Potongan Dokumen |
"""

7 WANITA
ACEH DI PEMERINTAH
1. Puteri Lindung Bulan
Puteri Lindung Bulan yang juga
disebut Puteri Sri Kandee Negeri adalah puteri Raja Muda Sedia yang memerintah
Negeri Benua Tamieng (negara bagian dari Kerajaan Islam Perlak) dalam tahun 735
- 800 H (1353 - 1398 M). Sekalipun tidak memegang salah satu jabatan dalam
pemerintahan, namun di belakang layar, Puteri Lindung Bulan telah membantu
ayahnya dalam berbagai urusan kerajaan, yang pada hakekatnya adalah sebagai
Perdana Menteri dalam pekerjaannya. Ketika angkatan perang Majapahit di bawah
pimpinan Patih Nala telah menduduki Pulau Kampey pada tahun 779 H (1377 M),
lalu mengirim utusan kepada Raja Muda Sedia di kota Masmani untuk meminta agar
Negeri Benua Tamieng tunduk kepada Kerajaan Majapahit dan Puteri Lindung Bulan
diserahkan kepada Raja Hayam Wuruk sebagai persembahan.
Sebagai seorang muslim Raja Muda
Sedia menolak permintaan itu, dan sebagai seorang muslimat sudah tentu Puteri
Lindung Bulan tidak mau diserahkan kepada Raja Majapahit yang "bukan Islam".
Akibatnya Patih Nala menyerang Negeri Benua Tamieng dimana terjadi pertempuran
yang hebat di kota Masmani yang dipertahankan oleh tentara Benua di bawah
pimpinan Lakseumana Kantom Mano.
Kota Masmani direbut, Raja Muda
Sedia dan permaisurinya melarikan diri ke kota Peunaron, namun Puteri Lindung
Bulan membiarkan diri ditawan oleh Patih Nala dengan tujuan hanya sebagai suatu
siasat. Dengan suatu tipu daya dari Puteri Lindung Bulan, maka beberapa waktu
kemudian angkatan perang Negeri Benua dapat merebut kembali kota Masmani yang
telah hancur, dan Puteri Lindung Bulan dibebaskan, setelah serangan tiba-tiba
tengah malam yang dilakukan oleh Lakseumana Kantom Mano. Karena kecewa tidak
dapat menaklukkan Negeri Benua dan menyerahkan Puteri Lindung Bulan sebagai
persembahan kepada Prabu Hayam Wuruk, maka Patih Nala melanjutkan perang
perluasan kerajan Majapahit ke wilayah kerajaan Islam Perlak dan Samudera
Pasai. Namun sementara itu terdengar berita bahwa Prabu Hayam Wuruk meninggal
dunia, semangat perang Patih Nala menjadi patah, dan dengan tergesa-gesa ia
menarik angkatan perangnya dari Perlak dan
Pasai untuk kembali ke Majapahit.

"""

Data Mentah |
"""

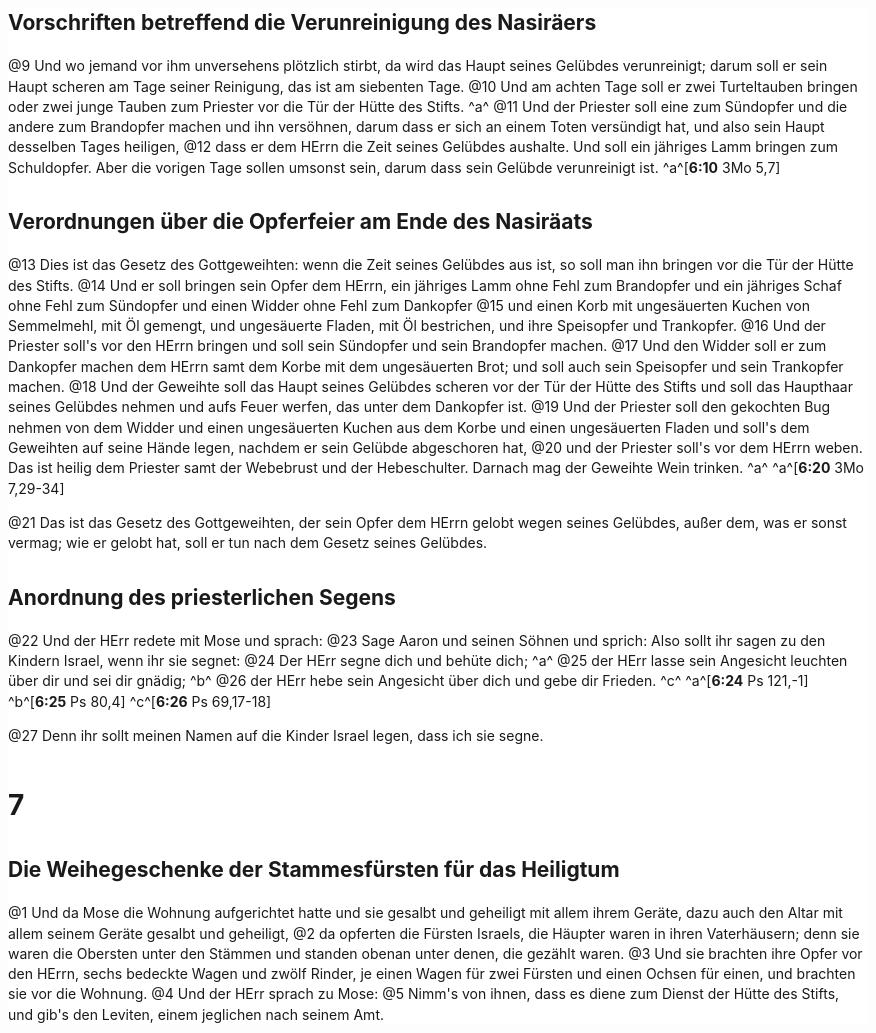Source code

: ## Vorschriften betreffend die Verunreinigung des Nasiräers
@9 Und wo jemand vor ihm unversehens plötzlich stirbt, da wird das Haupt seines Gelübdes verunreinigt; darum soll er sein Haupt scheren am Tage seiner Reinigung, das ist am siebenten Tage. @10 Und am achten Tage soll er zwei Turteltauben bringen oder zwei junge Tauben zum Priester vor die Tür der Hütte des Stifts. ^a^ @11 Und der Priester soll eine zum Sündopfer und die andere zum Brandopfer machen und ihn versöhnen, darum dass er sich an einem Toten versündigt hat, und also sein Haupt desselben Tages heiligen, @12 dass er dem HErrn die Zeit seines Gelübdes aushalte. Und soll ein jähriges Lamm bringen zum Schuldopfer. Aber die vorigen Tage sollen umsonst sein, darum dass sein Gelübde verunreinigt ist.
^a^[**6:10** 3Mo 5,7]

## Verordnungen über die Opferfeier am Ende des Nasiräats
@13 Dies ist das Gesetz des Gottgeweihten: wenn die Zeit seines Gelübdes aus ist, so soll man ihn bringen vor die Tür der Hütte des Stifts. @14 Und er soll bringen sein Opfer dem HErrn, ein jähriges Lamm ohne Fehl zum Brandopfer und ein jähriges Schaf ohne Fehl zum Sündopfer und einen Widder ohne Fehl zum Dankopfer @15 und einen Korb mit ungesäuerten Kuchen von Semmelmehl, mit Öl gemengt, und ungesäuerte Fladen, mit Öl bestrichen, und ihre Speisopfer und Trankopfer. @16 Und der Priester soll's vor den HErrn bringen und soll sein Sündopfer und sein Brandopfer machen. @17 Und den Widder soll er zum Dankopfer machen dem HErrn samt dem Korbe mit dem ungesäuerten Brot; und soll auch sein Speisopfer und sein Trankopfer machen. @18 Und der Geweihte soll das Haupt seines Gelübdes scheren vor der Tür der Hütte des Stifts und soll das Haupthaar seines Gelübdes nehmen und aufs Feuer werfen, das unter dem Dankopfer ist. @19 Und der Priester soll den gekochten Bug nehmen von dem Widder und einen ungesäuerten Kuchen aus dem Korbe und einen ungesäuerten Fladen und soll's dem Geweihten auf seine Hände legen, nachdem er sein Gelübde abgeschoren hat, @20 und der Priester soll's vor dem HErrn weben. Das ist heilig dem Priester samt der Webebrust und der Hebeschulter. Darnach mag der Geweihte Wein trinken. ^a^ 
^a^[**6:20** 3Mo 7,29-34]

@21 Das ist das Gesetz des Gottgeweihten, der sein Opfer dem HErrn gelobt wegen seines Gelübdes, außer dem, was er sonst vermag; wie er gelobt hat, soll er tun nach dem Gesetz seines Gelübdes. 

## Anordnung des priesterlichen Segens
@22 Und der HErr redete mit Mose und sprach: @23 Sage Aaron und seinen Söhnen und sprich: Also sollt ihr sagen zu den Kindern Israel, wenn ihr sie segnet: @24 Der HErr segne dich und behüte dich; ^a^ @25 der HErr lasse sein Angesicht leuchten über dir und sei dir gnädig; ^b^ @26 der HErr hebe sein Angesicht über dich und gebe dir Frieden. ^c^ 
^a^[**6:24** Ps 121,-1] ^b^[**6:25** Ps 80,4] ^c^[**6:26** Ps 69,17-18]

@27 Denn ihr sollt meinen Namen auf die Kinder Israel legen, dass ich sie segne.

# 7
## Die Weihegeschenke der Stammesfürsten für das Heiligtum
@1 Und da Mose die Wohnung aufgerichtet hatte und sie gesalbt und geheiligt mit allem ihrem Geräte, dazu auch den Altar mit allem seinem Geräte gesalbt und geheiligt, @2 da opferten die Fürsten Israels, die Häupter waren in ihren Vaterhäusern; denn sie waren die Obersten unter den Stämmen und standen obenan unter denen, die gezählt waren. @3 Und sie brachten ihre Opfer vor den HErrn, sechs bedeckte Wagen und zwölf Rinder, je einen Wagen für zwei Fürsten und einen Ochsen für einen, und brachten sie vor die Wohnung. @4 Und der HErr sprach zu Mose: @5 Nimm's von ihnen, dass es diene zum Dienst der Hütte des Stifts, und gib's den Leviten, einem jeglichen nach seinem Amt.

"""

Pertanyaan Seputar Materi |
A. Dalam potongan dokumen tentang Puteri Lindung Bulan, siapa pemimpin tentara Benua yang mempertahankan kota Masmani?
B. Apakah tiap pernyataan berikut sesuai dengan potongan dokumen? Jawab ya atau tidak, lalu kutip kata-kata penentunya dari potongan dokumen itu. (i) Angkatan perang Majapahit menduduki Pulau Kampey pada tahun 1377 M. (ii) Puteri Lindung Bulan melarikan diri ke kota Peunaron bersama ayahnya. (iii) Patih Nala menarik angkatan perangnya setelah terdengar berita wafatnya Prabu Hayam Wuruk.

Jawaban Bernomor |
A. Lakseumana Kantom Mano.

B.
(i) Ya: "telah menduduki Pulau Kampey pada tahun 779 H (1377 M)".
(ii) Tidak: "Raja Muda Sedia dan permaisurinya melarikan diri ke kota Peunaron, namun Puteri Lindung Bulan membiarkan diri ditawan oleh Patih Nala".
(iii) Ya: "terdengar berita bahwa Prabu Hayam Wuruk meninggal dunia, semangat perang Patih Nala menjadi patah, dan dengan tergesa-gesa ia menarik angkatan perangnya dari Perlak dan Pasai".